The Labor Department said Thursday that new claims for state unemployment benefits dropped by 9,000 to 202,000 in the week ended March 28, from the prior week’s revised level of 211,000. The four-week moving average, which smooths out weekly volatility and is often seen as a better guide to labor-market conditions, fell by 3,000 to 207,750.

That left the four-week average in roughly the bottom four percent of readings in data going back to 1967. Outside of this year’s earlier readings, claims have not been this low since January 2024.

The latest report suggests employers are still holding on to workers even amid market volatility, slower growth at the end of last year, and concern over rising fuel prices. Initial claims are widely viewed as a proxy for layoffs, and the latest figures indicate separations remain unusually limited by long-run standards.
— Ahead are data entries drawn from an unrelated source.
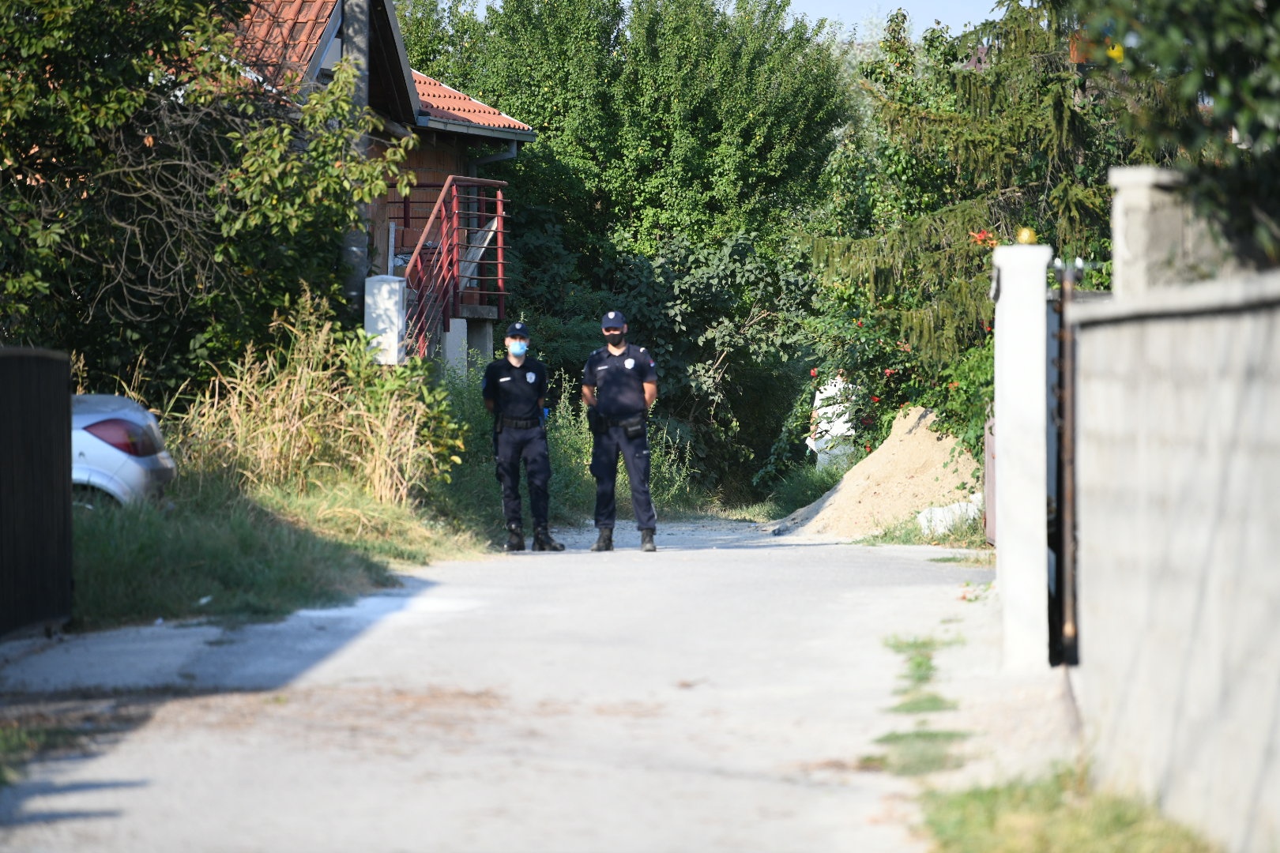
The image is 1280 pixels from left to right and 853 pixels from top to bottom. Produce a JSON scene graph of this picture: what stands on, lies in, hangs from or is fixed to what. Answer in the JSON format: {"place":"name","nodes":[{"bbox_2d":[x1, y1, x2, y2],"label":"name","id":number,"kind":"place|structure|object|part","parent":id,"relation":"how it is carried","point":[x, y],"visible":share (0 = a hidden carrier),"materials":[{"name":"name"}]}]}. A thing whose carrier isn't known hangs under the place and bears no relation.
{"place":"outdoors","nodes":[
{"label":"outdoors","id":0,"kind":"place"},
{"bbox_2d":[69,477,481,631],"label":"grass verge","id":1,"kind":"structure","parent":0,"point":[284,561],"materials":[{"name":"green plant"}]},
{"bbox_2d":[0,0,413,393],"label":"tree","id":2,"kind":"object","parent":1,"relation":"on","point":[231,135],"visible":0.92,"materials":[{"name":"green plant"}]},
{"bbox_2d":[164,292,463,510],"label":"tall grass","id":3,"kind":"structure","parent":1,"relation":"on","point":[304,379],"materials":[{"name":"plant"}]},
{"bbox_2d":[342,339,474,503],"label":"shrub","id":4,"kind":"object","parent":1,"relation":"on","point":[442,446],"visible":0.68,"materials":[{"name":"green plant"}]},
{"bbox_2d":[218,0,537,375],"label":"house","id":5,"kind":"structure","parent":0,"point":[386,5],"materials":[{"name":"red brick"}]},
{"bbox_2d":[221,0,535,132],"label":"tiled roof","id":6,"kind":"structure","parent":5,"relation":"on","point":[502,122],"materials":[{"name":"red tile"}]},
{"bbox_2d":[392,173,510,364],"label":"red railing","id":7,"kind":"object","parent":5,"relation":"attached to","point":[499,247],"visible":0.73,"materials":[{"name":"red metal"}]},
{"bbox_2d":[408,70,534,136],"label":"tiled roof","id":8,"kind":"structure","parent":5,"relation":"on","point":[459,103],"materials":[{"name":"red tile"}]},
{"bbox_2d":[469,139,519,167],"label":"drainpipe","id":9,"kind":"object","parent":5,"relation":"attached to","point":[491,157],"visible":0.38,"materials":[{"name":"grey metal"}]},
{"bbox_2d":[0,515,1038,852],"label":"road","id":10,"kind":"structure","parent":0,"point":[564,623],"materials":[{"name":"grey asphalt"}]},
{"bbox_2d":[0,346,74,637],"label":"metal gate","id":11,"kind":"structure","parent":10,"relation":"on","point":[48,501],"materials":[{"name":"metal"}]},
{"bbox_2d":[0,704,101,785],"label":"grass patch","id":12,"kind":"object","parent":10,"relation":"on","point":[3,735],"visible":0.64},
{"bbox_2d":[481,319,565,552],"label":"man","id":13,"kind":"object","parent":10,"relation":"on","point":[495,374],"visible":0.97},
{"bbox_2d":[583,312,659,552],"label":"man","id":14,"kind":"object","parent":10,"relation":"on","point":[615,379],"visible":0.96},
{"bbox_2d":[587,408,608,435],"label":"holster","id":15,"kind":"object","parent":14,"relation":"attached to","point":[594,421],"visible":0.94,"materials":[{"name":"black"}]},
{"bbox_2d":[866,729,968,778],"label":"grass patch","id":16,"kind":"object","parent":10,"relation":"on","point":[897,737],"visible":0.53,"materials":[{"name":"green plant"}]},
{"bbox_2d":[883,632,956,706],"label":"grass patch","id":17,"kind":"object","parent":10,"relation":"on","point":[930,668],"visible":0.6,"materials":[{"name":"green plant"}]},
{"bbox_2d":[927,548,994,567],"label":"grass patch","id":18,"kind":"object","parent":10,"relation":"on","point":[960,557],"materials":[{"name":"green plant"}]},
{"bbox_2d":[992,243,1050,670],"label":"gate pillar","id":19,"kind":"structure","parent":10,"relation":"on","point":[1003,289],"materials":[{"name":"white paint"}]},
{"bbox_2d":[982,409,997,545],"label":"gate","id":20,"kind":"structure","parent":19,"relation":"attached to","point":[988,446],"materials":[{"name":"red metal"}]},
{"bbox_2d":[1014,226,1038,245],"label":"warning light","id":21,"kind":"object","parent":19,"relation":"on","point":[1023,237],"visible":0.78,"materials":[{"name":"yellow"}]},
{"bbox_2d":[1047,261,1080,668],"label":"metal gate","id":22,"kind":"structure","parent":19,"relation":"attached to","point":[1068,384],"materials":[{"name":"black metal"}]},
{"bbox_2d":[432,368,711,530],"label":"tall grass","id":23,"kind":"structure","parent":0,"point":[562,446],"visible":0.43,"materials":[{"name":"green plant"}]},
{"bbox_2d":[408,0,1007,41],"label":"sky","id":24,"kind":"structure","parent":0,"point":[983,16],"materials":[{"name":"blue"}]},
{"bbox_2d":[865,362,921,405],"label":"red flowers","id":25,"kind":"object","parent":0,"point":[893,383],"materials":[{"name":"red plant"}]},
{"bbox_2d":[1068,259,1279,852],"label":"concrete wall","id":26,"kind":"structure","parent":0,"point":[1274,434],"materials":[{"name":"grey concrete"}]},
{"bbox_2d":[1109,165,1219,300],"label":"gate pillar","id":27,"kind":"structure","parent":26,"relation":"attached to","point":[1118,247],"materials":[{"name":"stone"}]},
{"label":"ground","id":28,"kind":"structure","parent":0},
{"bbox_2d":[68,394,176,509],"label":"car","id":29,"kind":"object","parent":28,"relation":"on","point":[118,414],"visible":0.37,"materials":[{"name":"metal"}]},
{"label":"taillight","id":30,"kind":"part","parent":29,"relation":"part of","materials":[{"name":"red plastic"}]},
{"bbox_2d":[341,0,372,326],"label":"utility pole","id":31,"kind":"object","parent":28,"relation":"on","point":[362,48],"visible":0.41,"materials":[{"name":"grey concrete"}]},
{"bbox_2d":[364,274,406,365],"label":"utility box","id":32,"kind":"object","parent":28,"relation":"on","point":[384,287],"visible":0.68,"materials":[{"name":"white"}]},
{"bbox_2d":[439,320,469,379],"label":"concrete pillar","id":33,"kind":"structure","parent":28,"relation":"on","point":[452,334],"materials":[{"name":"white concrete"}]},
{"bbox_2d":[395,0,850,487],"label":"tree","id":34,"kind":"object","parent":28,"relation":"on","point":[555,105],"visible":0.76,"materials":[{"name":"green plant"}]},
{"bbox_2d":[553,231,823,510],"label":"shrub","id":35,"kind":"object","parent":28,"relation":"on","point":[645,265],"visible":0.7,"materials":[{"name":"green plant"}]},
{"bbox_2d":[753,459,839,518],"label":"grass clump","id":36,"kind":"object","parent":28,"relation":"on","point":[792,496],"visible":0.59,"materials":[{"name":"green plant"}]},
{"bbox_2d":[806,375,860,469],"label":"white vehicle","id":37,"kind":"object","parent":28,"relation":"on","point":[840,421],"visible":0.42,"materials":[{"name":"white"}]},
{"bbox_2d":[768,402,982,540],"label":"sand pile","id":38,"kind":"object","parent":28,"relation":"on","point":[935,441],"visible":0.72,"materials":[{"name":"beige sand"}]},
{"bbox_2d":[917,496,982,538],"label":"white sack","id":39,"kind":"object","parent":28,"relation":"on","point":[938,518],"visible":0.6,"materials":[{"name":"white plastic"}]},
{"bbox_2d":[799,0,1136,457],"label":"conifer tree","id":40,"kind":"object","parent":28,"relation":"on","point":[960,212],"visible":0.52,"materials":[{"name":"plant"}]},
{"bbox_2d":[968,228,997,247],"label":"red flower","id":41,"kind":"object","parent":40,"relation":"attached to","point":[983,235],"visible":0.44,"materials":[{"name":"red plant"}]},
{"bbox_2d":[918,763,1219,852],"label":"grass patch","id":42,"kind":"object","parent":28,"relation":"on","point":[1073,822],"visible":0.72,"materials":[{"name":"green plant"}]},
{"bbox_2d":[1065,0,1279,272],"label":"tree","id":43,"kind":"object","parent":28,"relation":"on","point":[1161,48],"visible":0.8,"materials":[{"name":"green plant"}]}
]}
Continuing claims told a slightly more mixed story. The number of Americans already receiving unemployment benefits rose by 25,000 to 1.841 million in the week ended March 21. But the four-week moving average for insured unemployment fell by 7,500 to 1.83875 million, the lowest level since September 28, 2024. The insured unemployment rate held at 1.2 percent.

The unadjusted data also pointed to a firm labor market. Actual initial claims, before seasonal adjustment, fell by 1,932 to 184,845, even though seasonal factors had anticipated an increase. There were 200,081 unadjusted initial claims in the comparable week a year earlier.